• _TASK GOAL_:
Gather all lines in the records below that include the word "anul".

━━━━━━━━

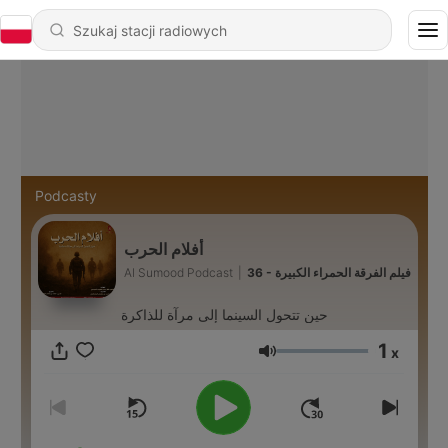
Podcasty
أفلام الحرب
Al Sumood Podcast
|
36 - فيلم الفرقة الحمراء الكبيرة
حين تتحول السينما إلى مرآة للذاكرة
1
x
Głośność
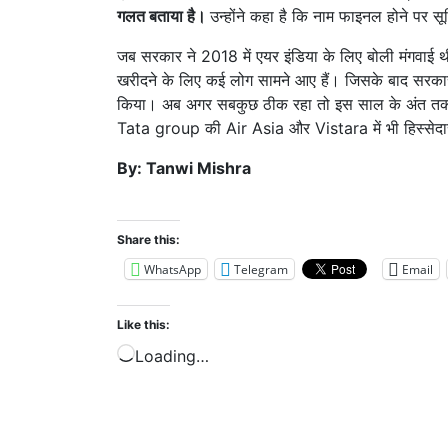
गलत बताया है।
उन्होंने कहा है कि नाम फाइनल होने पर 
जब सरकार ने 2018 में एयर इंडिया के लिए बोली मंगवाई 
खरीदने के लिए कई लोग सामने आए हैं। जिसके बाद सरकार
किया। अब अगर सबकुछ ठीक रहा तो इस साल के अंत तक टाट
Tata group की Air Asia और Vistara में भी हिस्सेदा
By: Tanwi Mishra
Share this:
WhatsApp
Telegram
Email
Like this:
Loading…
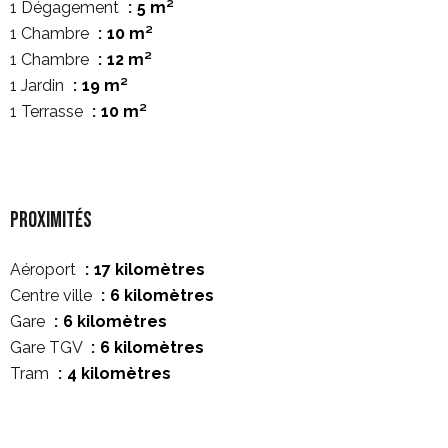
1 Dégagement
5 m²
1 Chambre
10 m²
1 Chambre
12 m²
1 Jardin
19 m²
1 Terrasse
10 m²
Proximités
Aéroport
17 kilomètres
Centre ville
6 kilomètres
Gare
6 kilomètres
Gare TGV
6 kilomètres
Tram
4 kilomètres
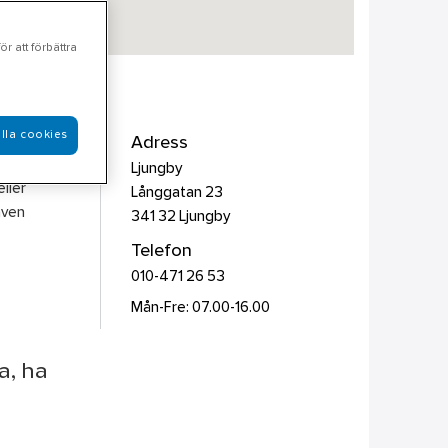
r att förbättra
lla cookies
Maskiner,
Adress
ulle något
Ljungby
ller
Långgatan 23
även
341 32
Ljungby
Telefon
010-471 26 53
Mån-Fre: 07.00-16.00
a, ha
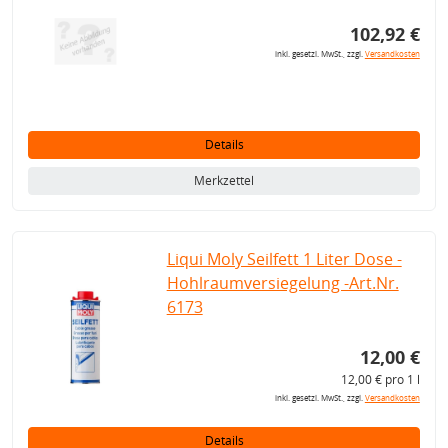
102,92 €
inkl. gesetzl. MwSt., zzgl.
Versandkosten
Details
Merkzettel
Liqui Moly Seilfett 1 Liter Dose -
Hohlraumversiegelung -Art.Nr.
6173
12,00 €
12,00 € pro 1 l
inkl. gesetzl. MwSt., zzgl.
Versandkosten
Details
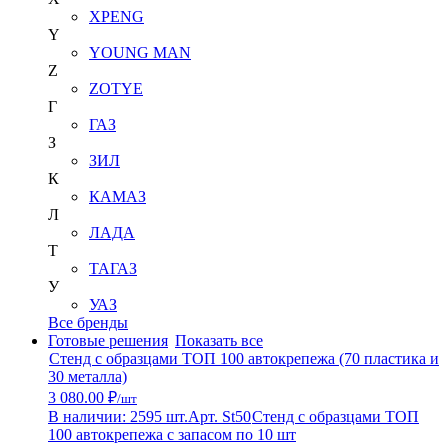
XPENG
Y
YOUNG MAN
Z
ZOTYE
Г
ГАЗ
З
ЗИЛ
К
КАМАЗ
Л
ЛАДА
Т
ТАГАЗ
У
УАЗ
Все бренды
Готовые решения
Показать все
Стенд с образцами ТОП 100 автокрепежа (70 пластика и
30 металла)
3 080.00 ₽
/шт
В наличии: 2595 шт.
Арт. St50
Стенд с образцами ТОП
100 автокрепежа с запасом по 10 шт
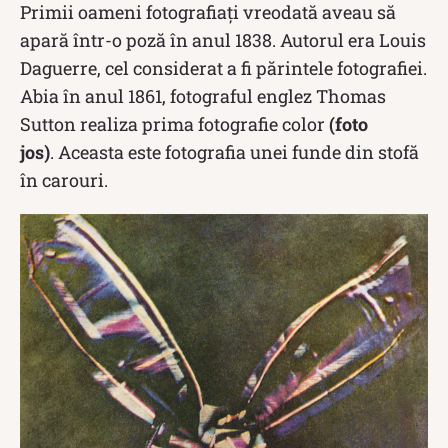
Primii oameni fotografiați vreodată aveau să
apară într-o poză în anul 1838. Autorul era Louis
Daguerre, cel considerat a fi părintele fotografiei.
Abia în anul 1861, fotograful englez Thomas
Sutton realiza prima fotografie color
(foto
jos)
. Aceasta este fotografia unei funde din stofă
în carouri.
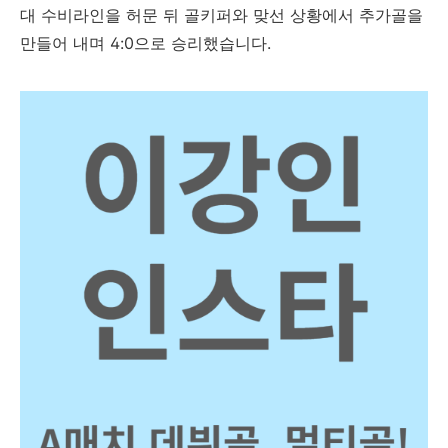
대 수비라인을 허문 뒤 골키퍼와 맞선 상황에서 추가골을
만들어 내며 4:0으로 승리했습니다.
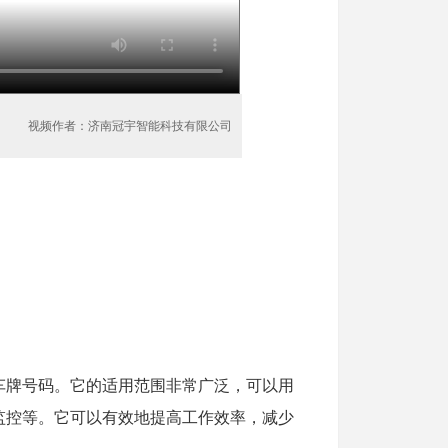
视频作者：济南冠宇智能科技有限公司
车牌号码。它的适用范围非常广泛，可以用
监控等。它可以有效地提高工作效率，减少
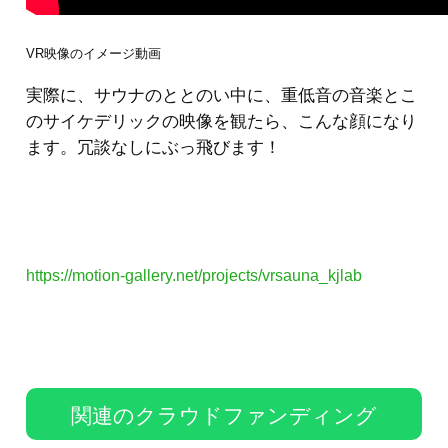
VR映像のイメージ動画
実際に、サウナのととのい中に、重低音の音楽とこ
のサイケデリックの映像を観たら、こんな顔になり
ます。冗談なしにぶっ飛びます！
https://motion-gallery.net/projects/vrsauna_kjlab
関連のクラウドファンディング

━━━━━━━━

• _ANSWER SECTION_:
apară într-o poză în anul 1838. Autorul era Louis
Abia în anul 1861, fotograful englez Thomas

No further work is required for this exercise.